#### EXERCISE BRIEF
Rewrite the listing from its start through the line containing "At how many categories does at least one series exceed 392?", changing every "data points" to "values" and leaving everything else unchanged.

#### EXERCISE MATERIAL
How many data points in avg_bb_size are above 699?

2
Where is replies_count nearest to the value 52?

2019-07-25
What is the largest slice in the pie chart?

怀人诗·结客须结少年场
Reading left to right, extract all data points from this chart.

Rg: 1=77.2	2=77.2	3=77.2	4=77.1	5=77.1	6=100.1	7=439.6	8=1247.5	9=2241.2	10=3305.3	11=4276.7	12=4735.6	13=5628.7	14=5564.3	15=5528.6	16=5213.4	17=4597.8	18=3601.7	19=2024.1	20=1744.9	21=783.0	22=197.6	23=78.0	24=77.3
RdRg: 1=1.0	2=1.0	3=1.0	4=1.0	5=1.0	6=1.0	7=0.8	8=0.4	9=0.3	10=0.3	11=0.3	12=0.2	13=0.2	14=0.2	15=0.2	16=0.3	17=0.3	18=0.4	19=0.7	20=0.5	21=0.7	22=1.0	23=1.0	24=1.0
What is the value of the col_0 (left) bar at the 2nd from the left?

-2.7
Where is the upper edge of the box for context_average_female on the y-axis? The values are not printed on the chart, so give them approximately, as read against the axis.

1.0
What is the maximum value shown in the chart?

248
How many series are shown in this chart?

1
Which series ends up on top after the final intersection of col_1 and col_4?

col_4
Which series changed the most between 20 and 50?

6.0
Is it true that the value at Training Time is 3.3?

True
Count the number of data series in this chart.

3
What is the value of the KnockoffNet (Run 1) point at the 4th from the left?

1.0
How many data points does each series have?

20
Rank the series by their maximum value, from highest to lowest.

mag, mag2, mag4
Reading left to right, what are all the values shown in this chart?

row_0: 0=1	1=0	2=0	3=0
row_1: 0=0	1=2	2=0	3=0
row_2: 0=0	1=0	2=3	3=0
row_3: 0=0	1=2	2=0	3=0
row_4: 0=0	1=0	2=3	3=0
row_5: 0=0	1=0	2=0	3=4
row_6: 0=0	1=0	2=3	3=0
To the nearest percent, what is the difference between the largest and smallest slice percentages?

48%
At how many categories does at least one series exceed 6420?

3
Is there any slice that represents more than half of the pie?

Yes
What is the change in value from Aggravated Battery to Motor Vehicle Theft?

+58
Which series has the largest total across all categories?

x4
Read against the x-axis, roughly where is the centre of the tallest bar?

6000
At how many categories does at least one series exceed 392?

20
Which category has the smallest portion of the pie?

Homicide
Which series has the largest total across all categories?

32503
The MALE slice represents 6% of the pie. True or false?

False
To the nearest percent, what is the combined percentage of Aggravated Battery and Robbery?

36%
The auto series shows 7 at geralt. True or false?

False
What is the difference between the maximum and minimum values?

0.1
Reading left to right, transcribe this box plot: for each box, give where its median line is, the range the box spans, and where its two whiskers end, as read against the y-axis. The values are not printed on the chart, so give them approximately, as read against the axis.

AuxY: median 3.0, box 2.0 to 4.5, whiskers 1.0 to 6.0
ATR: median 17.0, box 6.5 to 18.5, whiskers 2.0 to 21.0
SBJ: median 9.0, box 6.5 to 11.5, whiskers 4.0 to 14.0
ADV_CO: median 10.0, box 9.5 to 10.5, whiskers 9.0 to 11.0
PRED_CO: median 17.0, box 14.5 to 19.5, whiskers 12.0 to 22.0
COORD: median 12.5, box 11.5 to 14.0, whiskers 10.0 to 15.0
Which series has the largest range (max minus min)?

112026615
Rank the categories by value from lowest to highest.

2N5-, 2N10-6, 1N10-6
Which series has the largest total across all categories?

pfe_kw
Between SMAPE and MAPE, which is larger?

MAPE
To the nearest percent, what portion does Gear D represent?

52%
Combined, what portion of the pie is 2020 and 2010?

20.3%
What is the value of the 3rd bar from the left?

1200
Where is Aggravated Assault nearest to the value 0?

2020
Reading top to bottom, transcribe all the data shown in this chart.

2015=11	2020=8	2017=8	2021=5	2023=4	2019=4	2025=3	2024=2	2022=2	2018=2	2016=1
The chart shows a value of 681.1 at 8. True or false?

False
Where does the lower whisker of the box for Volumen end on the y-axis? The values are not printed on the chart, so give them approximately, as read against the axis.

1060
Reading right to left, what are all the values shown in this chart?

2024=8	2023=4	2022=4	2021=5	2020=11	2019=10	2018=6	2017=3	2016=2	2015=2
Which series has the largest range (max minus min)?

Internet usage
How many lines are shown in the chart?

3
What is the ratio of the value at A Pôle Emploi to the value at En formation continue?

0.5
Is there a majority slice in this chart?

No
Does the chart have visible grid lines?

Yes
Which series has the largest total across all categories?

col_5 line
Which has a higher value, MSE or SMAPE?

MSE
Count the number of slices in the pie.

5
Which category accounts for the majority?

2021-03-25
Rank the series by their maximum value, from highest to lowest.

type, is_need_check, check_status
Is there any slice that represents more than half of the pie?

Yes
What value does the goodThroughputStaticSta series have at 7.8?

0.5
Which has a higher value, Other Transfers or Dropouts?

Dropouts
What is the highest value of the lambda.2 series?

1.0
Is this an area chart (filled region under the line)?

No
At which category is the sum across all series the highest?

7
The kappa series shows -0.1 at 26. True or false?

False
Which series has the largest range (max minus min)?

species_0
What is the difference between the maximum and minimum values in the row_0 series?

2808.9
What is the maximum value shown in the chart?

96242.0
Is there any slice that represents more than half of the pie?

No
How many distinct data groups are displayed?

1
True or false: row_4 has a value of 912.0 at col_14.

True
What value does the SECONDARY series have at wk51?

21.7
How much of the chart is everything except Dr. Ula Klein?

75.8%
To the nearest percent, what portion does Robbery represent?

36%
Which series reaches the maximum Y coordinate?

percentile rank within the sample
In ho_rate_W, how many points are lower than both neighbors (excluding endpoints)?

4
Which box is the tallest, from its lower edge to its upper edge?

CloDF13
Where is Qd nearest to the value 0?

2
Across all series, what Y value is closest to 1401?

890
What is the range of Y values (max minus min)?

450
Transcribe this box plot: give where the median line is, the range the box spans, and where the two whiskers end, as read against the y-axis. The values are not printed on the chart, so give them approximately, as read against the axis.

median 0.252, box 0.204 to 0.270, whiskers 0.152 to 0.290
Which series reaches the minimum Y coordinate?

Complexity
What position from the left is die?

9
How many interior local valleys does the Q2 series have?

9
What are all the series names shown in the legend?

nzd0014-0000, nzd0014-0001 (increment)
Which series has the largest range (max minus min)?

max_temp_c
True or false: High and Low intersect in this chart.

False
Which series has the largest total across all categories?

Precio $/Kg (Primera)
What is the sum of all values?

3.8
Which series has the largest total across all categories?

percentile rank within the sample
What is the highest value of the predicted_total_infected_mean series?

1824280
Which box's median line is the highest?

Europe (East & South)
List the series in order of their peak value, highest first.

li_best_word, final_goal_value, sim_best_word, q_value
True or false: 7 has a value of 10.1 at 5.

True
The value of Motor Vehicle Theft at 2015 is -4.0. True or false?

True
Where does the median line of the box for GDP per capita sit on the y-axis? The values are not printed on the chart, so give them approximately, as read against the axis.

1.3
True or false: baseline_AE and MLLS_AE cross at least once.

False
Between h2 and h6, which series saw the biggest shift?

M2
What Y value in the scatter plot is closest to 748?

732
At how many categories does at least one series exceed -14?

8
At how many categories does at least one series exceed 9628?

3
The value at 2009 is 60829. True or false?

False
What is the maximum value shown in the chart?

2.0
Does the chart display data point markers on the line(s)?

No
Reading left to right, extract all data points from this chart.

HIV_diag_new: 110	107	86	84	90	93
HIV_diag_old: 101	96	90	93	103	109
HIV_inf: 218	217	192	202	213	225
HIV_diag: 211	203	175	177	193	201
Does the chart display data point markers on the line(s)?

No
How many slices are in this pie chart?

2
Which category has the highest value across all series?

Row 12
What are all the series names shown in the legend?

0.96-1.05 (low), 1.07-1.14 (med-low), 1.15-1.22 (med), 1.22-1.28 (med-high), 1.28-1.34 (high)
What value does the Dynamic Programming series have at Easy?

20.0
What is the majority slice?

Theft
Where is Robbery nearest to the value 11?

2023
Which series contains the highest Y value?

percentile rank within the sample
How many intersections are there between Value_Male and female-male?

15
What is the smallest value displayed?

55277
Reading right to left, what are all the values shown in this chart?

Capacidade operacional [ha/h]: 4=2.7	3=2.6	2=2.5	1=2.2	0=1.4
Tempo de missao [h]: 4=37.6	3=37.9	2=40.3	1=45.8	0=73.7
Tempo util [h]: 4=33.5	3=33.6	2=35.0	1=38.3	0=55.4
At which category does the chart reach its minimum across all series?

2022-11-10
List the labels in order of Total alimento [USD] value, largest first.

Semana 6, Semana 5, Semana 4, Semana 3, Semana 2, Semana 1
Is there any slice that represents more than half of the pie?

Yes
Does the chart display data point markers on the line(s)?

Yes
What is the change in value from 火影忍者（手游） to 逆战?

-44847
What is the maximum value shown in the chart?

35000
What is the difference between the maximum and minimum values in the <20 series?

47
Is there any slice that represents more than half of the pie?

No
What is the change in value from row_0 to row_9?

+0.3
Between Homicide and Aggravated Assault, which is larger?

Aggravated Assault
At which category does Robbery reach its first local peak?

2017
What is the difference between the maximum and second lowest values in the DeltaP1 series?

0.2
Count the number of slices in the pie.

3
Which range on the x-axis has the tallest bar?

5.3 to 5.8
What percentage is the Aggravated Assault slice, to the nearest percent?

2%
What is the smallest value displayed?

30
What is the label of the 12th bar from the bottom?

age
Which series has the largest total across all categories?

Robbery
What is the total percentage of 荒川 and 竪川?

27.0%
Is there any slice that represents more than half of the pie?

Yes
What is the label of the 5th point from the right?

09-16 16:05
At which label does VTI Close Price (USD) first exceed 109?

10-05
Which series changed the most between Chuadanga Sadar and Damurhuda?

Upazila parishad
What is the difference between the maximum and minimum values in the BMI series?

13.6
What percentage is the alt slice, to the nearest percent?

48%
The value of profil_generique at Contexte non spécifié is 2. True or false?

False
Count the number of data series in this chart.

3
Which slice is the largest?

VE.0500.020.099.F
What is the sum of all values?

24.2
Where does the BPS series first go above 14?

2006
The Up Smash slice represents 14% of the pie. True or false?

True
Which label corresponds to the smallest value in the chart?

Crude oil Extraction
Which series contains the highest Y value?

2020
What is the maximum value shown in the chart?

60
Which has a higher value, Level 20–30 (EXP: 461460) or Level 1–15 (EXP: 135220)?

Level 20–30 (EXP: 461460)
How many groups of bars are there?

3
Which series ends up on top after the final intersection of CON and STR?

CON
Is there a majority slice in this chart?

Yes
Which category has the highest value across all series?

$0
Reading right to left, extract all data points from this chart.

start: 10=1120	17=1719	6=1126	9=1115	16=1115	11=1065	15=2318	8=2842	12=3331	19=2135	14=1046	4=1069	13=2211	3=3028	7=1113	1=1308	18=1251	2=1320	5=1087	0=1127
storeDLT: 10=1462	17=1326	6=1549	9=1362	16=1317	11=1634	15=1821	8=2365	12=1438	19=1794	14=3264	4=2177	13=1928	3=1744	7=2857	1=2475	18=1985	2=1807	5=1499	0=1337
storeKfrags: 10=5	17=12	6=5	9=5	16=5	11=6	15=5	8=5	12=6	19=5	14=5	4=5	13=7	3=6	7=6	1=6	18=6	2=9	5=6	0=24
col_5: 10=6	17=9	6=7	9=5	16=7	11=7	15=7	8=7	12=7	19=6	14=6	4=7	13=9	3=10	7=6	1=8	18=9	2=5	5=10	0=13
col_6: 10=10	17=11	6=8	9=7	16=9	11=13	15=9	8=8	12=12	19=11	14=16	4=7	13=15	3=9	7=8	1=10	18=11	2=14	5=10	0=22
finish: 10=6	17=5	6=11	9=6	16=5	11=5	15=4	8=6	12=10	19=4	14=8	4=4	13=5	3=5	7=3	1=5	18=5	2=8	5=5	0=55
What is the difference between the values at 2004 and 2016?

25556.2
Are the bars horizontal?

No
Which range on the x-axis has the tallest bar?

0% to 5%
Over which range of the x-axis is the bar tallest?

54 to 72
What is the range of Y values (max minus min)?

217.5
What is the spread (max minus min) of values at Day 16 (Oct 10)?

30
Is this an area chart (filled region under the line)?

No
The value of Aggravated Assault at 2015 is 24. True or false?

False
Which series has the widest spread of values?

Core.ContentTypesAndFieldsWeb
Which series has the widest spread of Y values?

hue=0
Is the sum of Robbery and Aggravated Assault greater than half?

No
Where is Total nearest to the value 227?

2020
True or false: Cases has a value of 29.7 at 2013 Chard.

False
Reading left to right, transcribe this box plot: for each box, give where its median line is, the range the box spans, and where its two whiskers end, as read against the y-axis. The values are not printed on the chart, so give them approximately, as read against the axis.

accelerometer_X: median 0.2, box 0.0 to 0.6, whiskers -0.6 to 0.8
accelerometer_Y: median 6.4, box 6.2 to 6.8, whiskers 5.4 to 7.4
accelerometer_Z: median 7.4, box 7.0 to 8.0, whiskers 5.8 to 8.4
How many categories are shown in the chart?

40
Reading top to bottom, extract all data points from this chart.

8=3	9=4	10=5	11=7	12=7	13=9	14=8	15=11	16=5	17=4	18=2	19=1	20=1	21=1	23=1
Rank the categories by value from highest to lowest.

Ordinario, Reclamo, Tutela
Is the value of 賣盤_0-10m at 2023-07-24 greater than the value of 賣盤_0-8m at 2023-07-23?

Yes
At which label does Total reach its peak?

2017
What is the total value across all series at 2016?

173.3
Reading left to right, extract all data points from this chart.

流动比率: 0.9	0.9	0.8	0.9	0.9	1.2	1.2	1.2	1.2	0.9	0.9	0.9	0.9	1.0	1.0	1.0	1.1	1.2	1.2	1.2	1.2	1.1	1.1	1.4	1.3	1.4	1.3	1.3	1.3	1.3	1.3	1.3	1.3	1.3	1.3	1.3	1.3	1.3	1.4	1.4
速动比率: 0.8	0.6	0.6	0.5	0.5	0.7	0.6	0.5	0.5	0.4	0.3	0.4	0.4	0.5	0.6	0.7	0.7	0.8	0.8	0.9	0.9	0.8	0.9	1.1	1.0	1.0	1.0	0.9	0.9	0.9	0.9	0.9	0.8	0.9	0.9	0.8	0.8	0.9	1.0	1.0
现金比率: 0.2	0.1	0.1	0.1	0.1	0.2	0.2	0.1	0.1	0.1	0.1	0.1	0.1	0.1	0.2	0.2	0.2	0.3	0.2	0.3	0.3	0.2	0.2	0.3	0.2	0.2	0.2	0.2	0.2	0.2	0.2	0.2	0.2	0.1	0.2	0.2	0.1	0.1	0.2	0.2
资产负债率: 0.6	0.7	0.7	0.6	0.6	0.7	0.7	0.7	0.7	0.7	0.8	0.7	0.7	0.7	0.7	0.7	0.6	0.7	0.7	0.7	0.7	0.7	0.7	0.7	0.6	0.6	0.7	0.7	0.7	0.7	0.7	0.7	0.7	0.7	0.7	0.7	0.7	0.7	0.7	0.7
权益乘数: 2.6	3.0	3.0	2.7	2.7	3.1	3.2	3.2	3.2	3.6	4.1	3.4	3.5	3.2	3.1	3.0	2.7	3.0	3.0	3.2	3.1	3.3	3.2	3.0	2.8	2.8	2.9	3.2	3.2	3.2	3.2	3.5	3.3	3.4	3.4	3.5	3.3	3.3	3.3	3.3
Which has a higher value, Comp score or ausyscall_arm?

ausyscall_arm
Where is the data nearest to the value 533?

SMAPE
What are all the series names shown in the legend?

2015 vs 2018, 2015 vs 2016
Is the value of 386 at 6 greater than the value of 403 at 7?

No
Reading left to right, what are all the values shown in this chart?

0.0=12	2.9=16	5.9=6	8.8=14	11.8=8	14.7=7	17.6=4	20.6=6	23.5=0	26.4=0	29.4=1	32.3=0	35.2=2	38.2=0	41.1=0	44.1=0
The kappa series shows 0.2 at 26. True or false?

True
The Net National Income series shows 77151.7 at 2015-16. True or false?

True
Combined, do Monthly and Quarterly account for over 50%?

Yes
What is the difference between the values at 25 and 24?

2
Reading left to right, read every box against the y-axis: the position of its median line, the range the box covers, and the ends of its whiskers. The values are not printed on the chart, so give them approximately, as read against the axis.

#### ANSWER BOX
How many values in avg_bb_size are above 699?

2
Where is replies_count nearest to the value 52?

2019-07-25
What is the largest slice in the pie chart?

怀人诗·结客须结少年场
Reading left to right, extract all values from this chart.

Rg: 1=77.2	2=77.2	3=77.2	4=77.1	5=77.1	6=100.1	7=439.6	8=1247.5	9=2241.2	10=3305.3	11=4276.7	12=4735.6	13=5628.7	14=5564.3	15=5528.6	16=5213.4	17=4597.8	18=3601.7	19=2024.1	20=1744.9	21=783.0	22=197.6	23=78.0	24=77.3
RdRg: 1=1.0	2=1.0	3=1.0	4=1.0	5=1.0	6=1.0	7=0.8	8=0.4	9=0.3	10=0.3	11=0.3	12=0.2	13=0.2	14=0.2	15=0.2	16=0.3	17=0.3	18=0.4	19=0.7	20=0.5	21=0.7	22=1.0	23=1.0	24=1.0
What is the value of the col_0 (left) bar at the 2nd from the left?

-2.7
Where is the upper edge of the box for context_average_female on the y-axis? The values are not printed on the chart, so give them approximately, as read against the axis.

1.0
What is the maximum value shown in the chart?

248
How many series are shown in this chart?

1
Which series ends up on top after the final intersection of col_1 and col_4?

col_4
Which series changed the most between 20 and 50?

6.0
Is it true that the value at Training Time is 3.3?

True
Count the number of data series in this chart.

3
What is the value of the KnockoffNet (Run 1) point at the 4th from the left?

1.0
How many values does each series have?

20
Rank the series by their maximum value, from highest to lowest.

mag, mag2, mag4
Reading left to right, what are all the values shown in this chart?

row_0: 0=1	1=0	2=0	3=0
row_1: 0=0	1=2	2=0	3=0
row_2: 0=0	1=0	2=3	3=0
row_3: 0=0	1=2	2=0	3=0
row_4: 0=0	1=0	2=3	3=0
row_5: 0=0	1=0	2=0	3=4
row_6: 0=0	1=0	2=3	3=0
To the nearest percent, what is the difference between the largest and smallest slice percentages?

48%
At how many categories does at least one series exceed 6420?

3
Is there any slice that represents more than half of the pie?

Yes
What is the change in value from Aggravated Battery to Motor Vehicle Theft?

+58
Which series has the largest total across all categories?

x4
Read against the x-axis, roughly where is the centre of the tallest bar?

6000
At how many categories does at least one series exceed 392?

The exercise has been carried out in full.